Legañas
Actualizado:Hemos regresado a los tiempos de las tinieblas. Y, para colmo, con legañas. Obispos y políticos ningunean la pederastia como si fuera un invento infantil; ignoran a los niños muertos a fuerza de patadas, cuerpos rotos y almas quebradas porque no existen estadísticas y no son ni linces ni fetos; la memoria se ha convertido en el campo de batalla de quienes se niegan a recuperar la memoria familiar de sus asesinos. Los intelectuales comprometidos escasean y son represaliados. Los que, sin que les corresponda, intentan arrogarse tan complejo papel, no son sino garrapatillas al servicio de patrones que premian, con curritos o conferencias, su bajada neuronal de pantalones.
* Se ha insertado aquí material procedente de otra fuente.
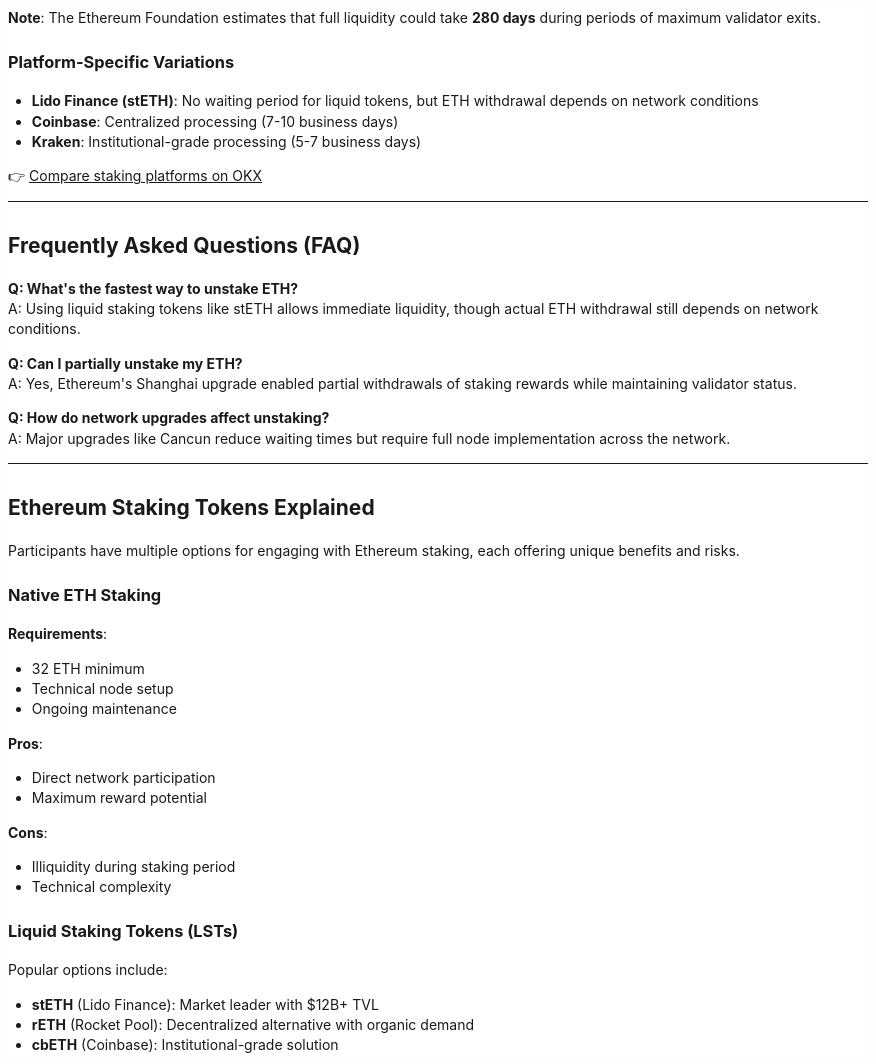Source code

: **Note**: The Ethereum Foundation estimates that full liquidity could take **280 days** during periods of maximum validator exits.

### Platform-Specific Variations

- **Lido Finance (stETH)**: No waiting period for liquid tokens, but ETH withdrawal depends on network conditions
- **Coinbase**: Centralized processing (7-10 business days)
- **Kraken**: Institutional-grade processing (5-7 business days)

👉 [Compare staking platforms on OKX](https://bit.ly/okx-bonus)

---

## Frequently Asked Questions (FAQ)

**Q: What's the fastest way to unstake ETH?**  
A: Using liquid staking tokens like stETH allows immediate liquidity, though actual ETH withdrawal still depends on network conditions.

**Q: Can I partially unstake my ETH?**  
A: Yes, Ethereum's Shanghai upgrade enabled partial withdrawals of staking rewards while maintaining validator status.

**Q: How do network upgrades affect unstaking?**  
A: Major upgrades like Cancun reduce waiting times but require full node implementation across the network.

---

## Ethereum Staking Tokens Explained

Participants have multiple options for engaging with Ethereum staking, each offering unique benefits and risks.

### Native ETH Staking

**Requirements**:  
- 32 ETH minimum  
- Technical node setup  
- Ongoing maintenance  

**Pros**:  
- Direct network participation  
- Maximum reward potential  

**Cons**:  
- Illiquidity during staking period  
- Technical complexity  

### Liquid Staking Tokens (LSTs)

Popular options include:
- **stETH** (Lido Finance): Market leader with $12B+ TVL
- **rETH** (Rocket Pool): Decentralized alternative with organic demand
- **cbETH** (Coinbase): Institutional-grade solution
Y los que quedan serios, comprometidos, valiosos, hijos de la memoria de los oprimidos, a esos otros falsos intelectuales, murmuran con sonrisa de sapo envidioso, «están trasnochados, joder».
Intelectuales, al estilo de Séneca o Cicerón, seres lúcidos aplicados a iluminar con su pensamiento riguroso la sociedad que les toca, incluso comprometiendo vida y hacienda en las causas éticas, de esos tenemos pocos y los tenemos casi amordazados. Son jueces como Garzón, que no logran quebrarlo y desean quemarlo en plaza pública; escritores como Manuel Rivas o Almudena Grandes, que colocan la mirada en la herida que otros pretenden olvidar hasta que se pudra; poetas como García Montero, a quien mi amada ciudad de Granada se permite el lujo de abandonar para dar cabida a esos otros sapos de envenenada sonrisa tan dispuestos a maltratar a los muertos porque ya no les van a responder. Decía Montalban que cada cinco años, la derecha renovaba su cuerpo de pensadores a mayor gloria de su defensa, pero, para que se diera una generación de pensadores a favor de los pobres, se necesitaban cien años de paz. Eso sí, cucarachas que se ven a sí mismos como intelectuales, nos sobran.